-- Opening Marker --

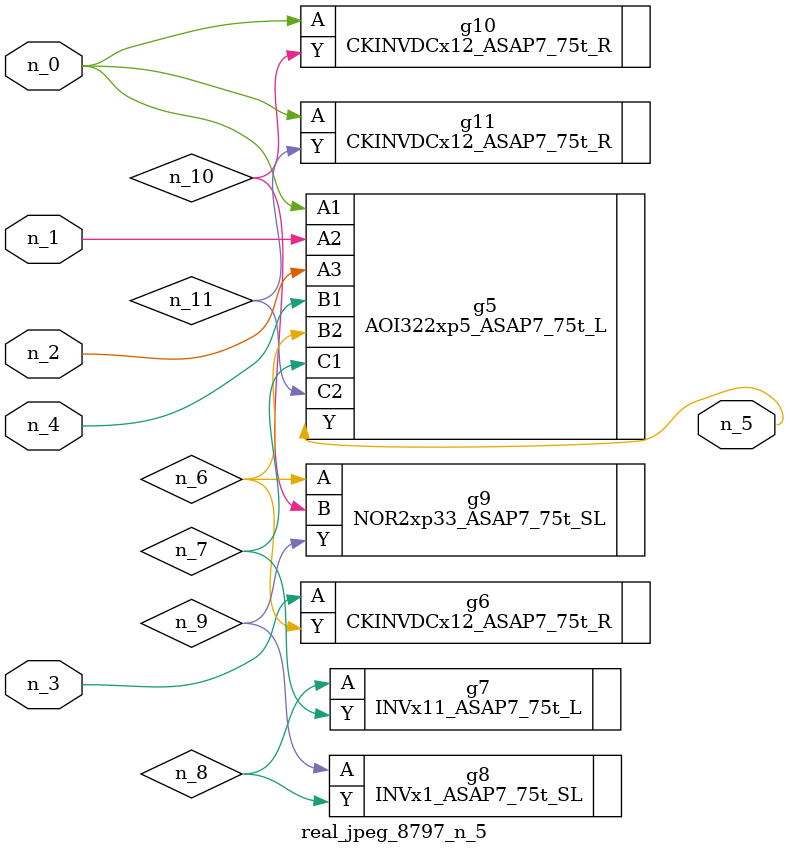
<source format=v>
module real_jpeg_8797_n_5 (n_4, n_0, n_1, n_2, n_3, n_5);

input n_4;
input n_0;
input n_1;
input n_2;
input n_3;

output n_5;

wire n_8;
wire n_11;
wire n_6;
wire n_7;
wire n_10;
wire n_9;

AOI322xp5_ASAP7_75t_L g5 ( 
.A1(n_0),
.A2(n_1),
.A3(n_2),
.B1(n_4),
.B2(n_6),
.C1(n_7),
.C2(n_11),
.Y(n_5)
);

CKINVDCx12_ASAP7_75t_R g10 ( 
.A(n_0),
.Y(n_10)
);

CKINVDCx12_ASAP7_75t_R g11 ( 
.A(n_0),
.Y(n_11)
);

CKINVDCx12_ASAP7_75t_R g6 ( 
.A(n_3),
.Y(n_6)
);

NOR2xp33_ASAP7_75t_SL g9 ( 
.A(n_6),
.B(n_10),
.Y(n_9)
);

INVx11_ASAP7_75t_L g7 ( 
.A(n_8),
.Y(n_7)
);

INVx1_ASAP7_75t_SL g8 ( 
.A(n_9),
.Y(n_8)
);


endmodule
</source>
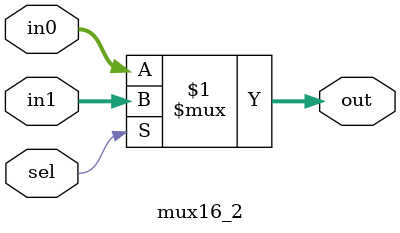
<source format=v>
/*
   CS/ECE 552, Fall '22
   Homework #3, Problem #1
  
   This module creates a mux with 2 16-bit data inputs.
   It also has a 1-bit data select and a single data output.
*/
module mux16_2 (
                // Outputs
                out,
                // Inputs
                in0, in1, sel
                );
	input [15:0] in0;
	input [15:0] in1;
	input sel;
	output [15:0] out;
	
   	assign out = (sel ? in1 : in0);
   	
endmodule

</source>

-- Closing Marker --

[About this exercise] Repeat the records in full and exactly, leaving every picture out.

[The completed task]
<source format=v>
module real_jpeg_8797_n_5 (n_4, n_0, n_1, n_2, n_3, n_5);

input n_4;
input n_0;
input n_1;
input n_2;
input n_3;

output n_5;

wire n_8;
wire n_11;
wire n_6;
wire n_7;
wire n_10;
wire n_9;

AOI322xp5_ASAP7_75t_L g5 ( 
.A1(n_0),
.A2(n_1),
.A3(n_2),
.B1(n_4),
.B2(n_6),
.C1(n_7),
.C2(n_11),
.Y(n_5)
);

CKINVDCx12_ASAP7_75t_R g10 ( 
.A(n_0),
.Y(n_10)
);

CKINVDCx12_ASAP7_75t_R g11 ( 
.A(n_0),
.Y(n_11)
);

CKINVDCx12_ASAP7_75t_R g6 ( 
.A(n_3),
.Y(n_6)
);

NOR2xp33_ASAP7_75t_SL g9 ( 
.A(n_6),
.B(n_10),
.Y(n_9)
);

INVx11_ASAP7_75t_L g7 ( 
.A(n_8),
.Y(n_7)
);

INVx1_ASAP7_75t_SL g8 ( 
.A(n_9),
.Y(n_8)
);


endmodule
</source>
<source format=v>
/*
   CS/ECE 552, Fall '22
   Homework #3, Problem #1
  
   This module creates a mux with 2 16-bit data inputs.
   It also has a 1-bit data select and a single data output.
*/
module mux16_2 (
                // Outputs
                out,
                // Inputs
                in0, in1, sel
                );
	input [15:0] in0;
	input [15:0] in1;
	input sel;
	output [15:0] out;
	
   	assign out = (sel ? in1 : in0);
   	
endmodule

</source>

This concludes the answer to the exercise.